**Set exercise 1:** In the listing, revise everything from the line containing "cyan rectangle: rotated 48 degrees clockwise" down to the end of the listing, replacing "diamond" with "rhombus" and leaving all else unchanged; omit the picture markers.

**Excerpt to read:**
>> begin

The quality of the coffee, as described hereinafter, is enhanced, at least to a degree, by packing it in a self-pressurizing package 100 of the present invention, even if the coffee is not packed immediately after roasting and grinding, i.e., some benefits are provided even if the roasted and ground coffee undergoes a normal hold time for degassing prior to packaging. Maximum benefits are, of course, achieved when little or no off gassing is permitted to occur prior to packing.
From the collective prior art teachings of Prof. Dr. Dr. h. c. R. Heiss, et al. in an article entitled PACKAGING AND MARKETING OF ROASTED COFFEE in ASIC. 8e Colloque, Abidjan, 1977, pp. 1631/4, November 28-December 3; O. G. Vitzthum and P. Werkhoff in an article entitled CHANGES OF THE AROMA OF ROAST COFFEE IN O2 -PERMEABLE BAG PACKS in Chem. Mikrobiol. Technol. Lebensm., Vol. 6; pp. 25-30 (1979); and R. Radtke in a paper entitled SURVEY OF THE PRESENT CONDITION OF PACKAGING TECHNOLOGY FOR ROASTED COFFEE WITH SPECIAL CONSIDERATION OF FLAVOR RETENTION in 6th INT. Colloq. on Coffee Sci., ASIC, Bogota, pp. 188-98, June 4-9, 1973, all of which references are hereby incorporated herein by reference, it is believed that degradation of coffee quality normally occurs in three stages: (1) loss of aroma; (2) oxidation of flavor components; and (3) fat rancidity. These stages and their causes are discussed in greater detail in the following paragraphs.
(1) Loss of aroma.
Although in-container aroma is not necessarily related to the cup quality of coffee, the aroma is an attribute that is highly desirable to consumers. It is believed that aroma volatiles are often lost by holding roast coffee in bins exposed to the atmosphere prior to packing as well as by storage in a package that is either gas permeable or, if pot gas permeable, is not effectively resealed after opening.

>> end

Dataset entries
>> begin

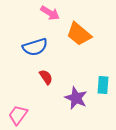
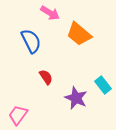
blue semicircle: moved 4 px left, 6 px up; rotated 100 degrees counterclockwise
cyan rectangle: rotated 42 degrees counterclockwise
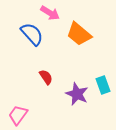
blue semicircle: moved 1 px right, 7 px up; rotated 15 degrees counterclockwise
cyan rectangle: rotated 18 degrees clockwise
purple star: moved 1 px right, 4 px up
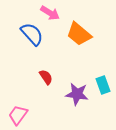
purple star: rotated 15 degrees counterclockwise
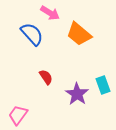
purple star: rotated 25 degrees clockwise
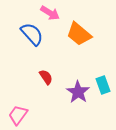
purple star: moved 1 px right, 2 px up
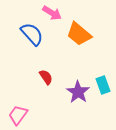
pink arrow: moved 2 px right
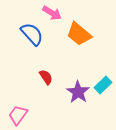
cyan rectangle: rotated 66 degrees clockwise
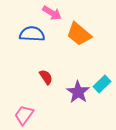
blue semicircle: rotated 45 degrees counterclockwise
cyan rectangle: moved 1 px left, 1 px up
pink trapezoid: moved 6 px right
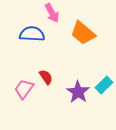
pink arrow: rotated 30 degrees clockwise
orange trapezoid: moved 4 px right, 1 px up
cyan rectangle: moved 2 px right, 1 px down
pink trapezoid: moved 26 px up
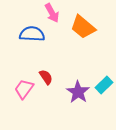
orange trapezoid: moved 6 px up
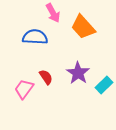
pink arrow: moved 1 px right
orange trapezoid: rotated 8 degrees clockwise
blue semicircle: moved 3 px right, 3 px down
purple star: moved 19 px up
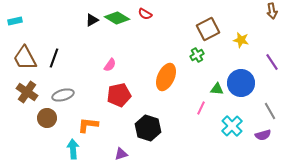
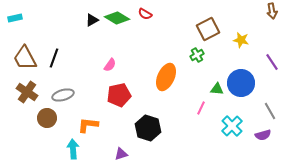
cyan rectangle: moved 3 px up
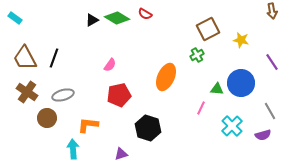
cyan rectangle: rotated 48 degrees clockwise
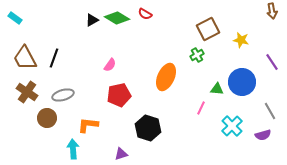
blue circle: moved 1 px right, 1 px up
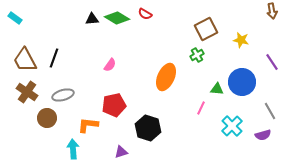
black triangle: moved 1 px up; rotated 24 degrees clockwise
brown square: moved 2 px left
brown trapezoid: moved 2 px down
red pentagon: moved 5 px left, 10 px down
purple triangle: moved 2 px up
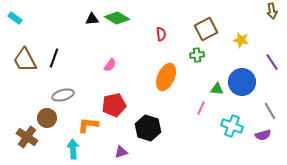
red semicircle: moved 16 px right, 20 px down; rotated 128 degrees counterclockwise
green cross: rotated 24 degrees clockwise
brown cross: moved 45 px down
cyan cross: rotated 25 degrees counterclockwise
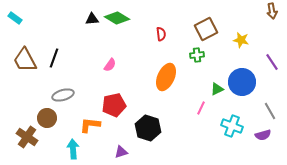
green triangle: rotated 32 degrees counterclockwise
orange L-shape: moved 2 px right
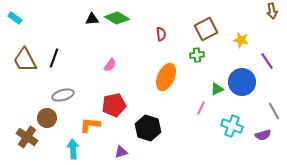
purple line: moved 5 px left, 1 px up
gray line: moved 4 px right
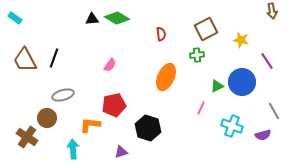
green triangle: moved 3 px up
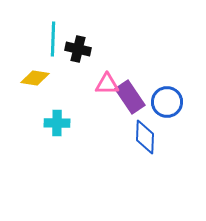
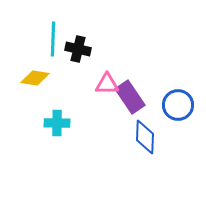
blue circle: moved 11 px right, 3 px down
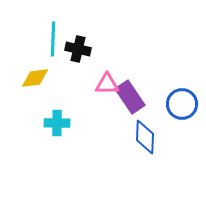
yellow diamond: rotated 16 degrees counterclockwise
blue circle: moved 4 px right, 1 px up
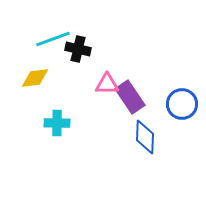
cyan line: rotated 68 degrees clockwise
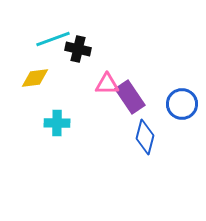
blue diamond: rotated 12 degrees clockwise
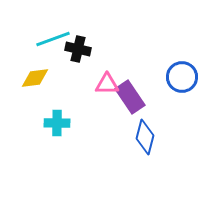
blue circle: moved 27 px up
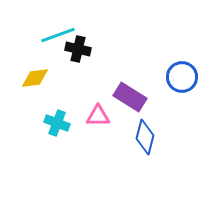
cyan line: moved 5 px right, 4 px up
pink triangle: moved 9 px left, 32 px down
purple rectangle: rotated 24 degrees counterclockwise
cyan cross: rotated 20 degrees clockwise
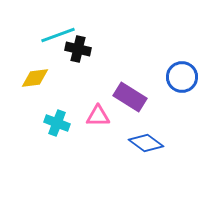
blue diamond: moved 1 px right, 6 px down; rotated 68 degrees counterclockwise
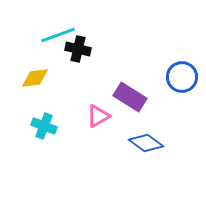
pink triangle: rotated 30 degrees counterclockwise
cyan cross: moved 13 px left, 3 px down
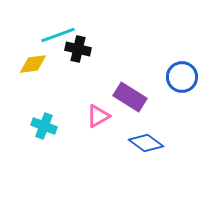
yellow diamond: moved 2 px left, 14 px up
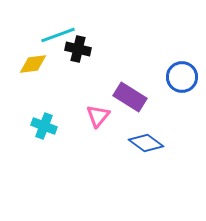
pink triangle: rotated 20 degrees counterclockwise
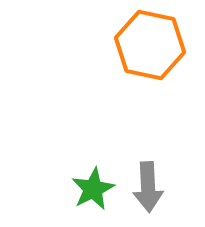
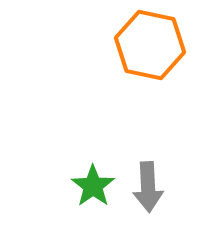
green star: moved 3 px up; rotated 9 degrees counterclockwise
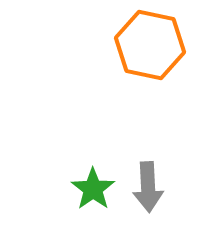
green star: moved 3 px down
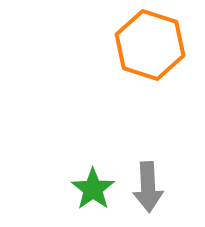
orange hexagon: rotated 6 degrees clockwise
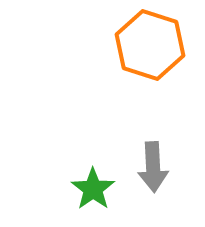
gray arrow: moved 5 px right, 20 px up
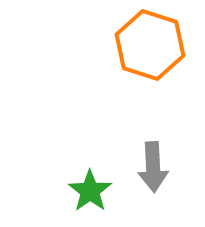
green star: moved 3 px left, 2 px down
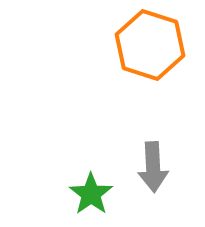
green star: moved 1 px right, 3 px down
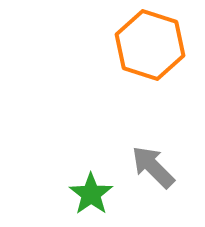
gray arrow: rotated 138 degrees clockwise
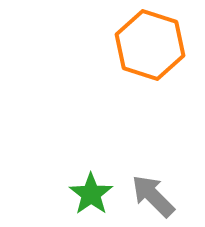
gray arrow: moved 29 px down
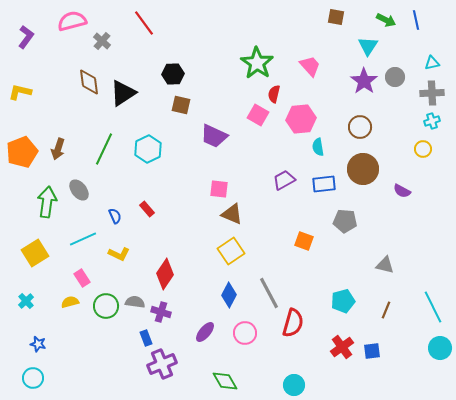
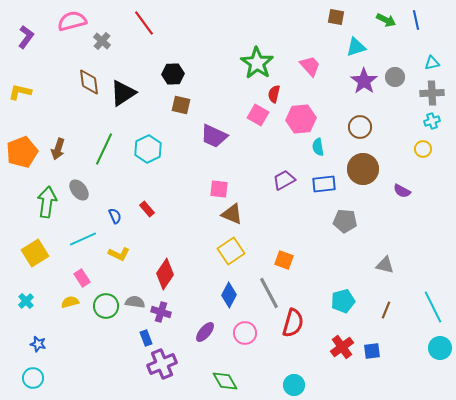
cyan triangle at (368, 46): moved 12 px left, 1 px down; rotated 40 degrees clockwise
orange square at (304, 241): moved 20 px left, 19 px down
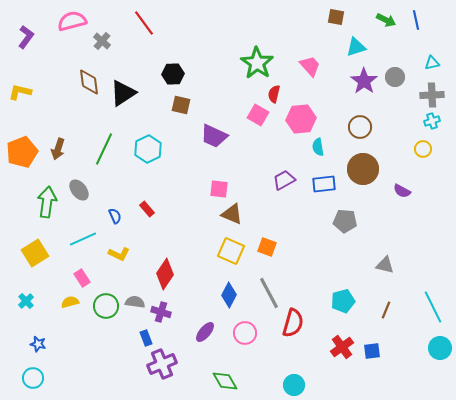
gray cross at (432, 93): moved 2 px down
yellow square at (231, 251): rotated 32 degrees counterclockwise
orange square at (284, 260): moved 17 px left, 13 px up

>> end

**Set exercise 2:** Write the continuation of the passage on coffee packaging and the loss of coffee quality, picking up after its final sentence.

**Written reply 1:**
cyan rectangle: rotated 48 degrees clockwise
blue circle: moved 1 px right, 1 px up
black triangle: moved 1 px up; rotated 24 degrees clockwise
brown square: moved 2 px left
brown trapezoid: moved 2 px down
red pentagon: moved 5 px left, 10 px down
purple triangle: moved 2 px up
red semicircle: moved 16 px right, 20 px down; rotated 128 degrees counterclockwise
green cross: rotated 24 degrees clockwise
brown cross: moved 45 px down
cyan cross: rotated 25 degrees counterclockwise
green triangle: rotated 32 degrees counterclockwise
orange L-shape: moved 2 px right
purple line: moved 5 px left, 1 px up
gray line: moved 4 px right
green triangle: moved 3 px up
blue circle: moved 11 px right, 3 px down
yellow rhombus: rotated 16 degrees counterclockwise
blue circle: moved 4 px right, 1 px up
cyan line: rotated 68 degrees clockwise
blue rhombus: rotated 12 degrees clockwise
blue circle: moved 27 px up
cyan line: moved 5 px right, 4 px up
pink triangle: moved 9 px left, 32 px down
purple rectangle: rotated 24 degrees counterclockwise
cyan cross: rotated 20 degrees clockwise
blue rhombus: moved 1 px right, 6 px down; rotated 68 degrees counterclockwise
pink triangle: rotated 30 degrees counterclockwise
cyan cross: moved 13 px left, 3 px down
yellow rhombus: moved 2 px left, 14 px up
pink triangle: rotated 20 degrees counterclockwise
green star: moved 3 px up; rotated 9 degrees counterclockwise
green star: moved 3 px down
orange hexagon: rotated 6 degrees clockwise
gray arrow: moved 5 px right, 20 px up
green star: moved 3 px left, 2 px down
green star: moved 1 px right, 3 px down
gray arrow: rotated 138 degrees clockwise
gray arrow: moved 29 px down
cyan triangle at (368, 46): moved 12 px left, 1 px down; rotated 40 degrees clockwise
orange square at (304, 241): moved 20 px left, 19 px down
gray cross at (432, 93): moved 2 px down
yellow square at (231, 251): rotated 32 degrees counterclockwise
orange square at (284, 260): moved 17 px left, 13 px up

**Written reply 2:**
(2) Oxidation of flavor components.
This is believed to be a result of oxygen exposure to the product. Potential sources of oxygen include exposure of coffee to air prior to packing (especially during degassing), insufficient elimination of oxygen from the package before sealing, transmission of oxygen through a gas permeable package and/or ingress of oxygen through an ineffective reseal when opened packages are reclosed.
Adsorption of oxygen (e.g., when product is held in degassing bins) occurs very rapidly. It is therefore expected that the freshness of coffee will be inherently better for product that experiences minimum exposure to air prior to packing because the initial oxygen load will be low.
(3) Fat rancidity.
This is believed to be caused by oxidation of coffee oils following extended exposure of the product to high oxygen levels. This effect is seldom seen by consumers.
It is believed that one of the benefits achieved by practice of the present invention is reduced exposure of the roasted coffee product to oxygen not only prior to packing, but also throughout the storage and use cycle once the package is in the control of the consumer. Another benefit achieved by practice of the present invention is improved retention of volatile aroma. It is believed that packing coffee which has not been allowed to undergo substantial off gassing after roasting in a semi-rigid, substantially gas-impervious package which will resist internally generated pressures caused by off gassing until the package is initially opened by the consumer and which can establish a reseal which is effective to substantially resist ambient atmospheric pressure changes, as these terms are defined earlier herein, is primarily responsible for the aforementioned benefits.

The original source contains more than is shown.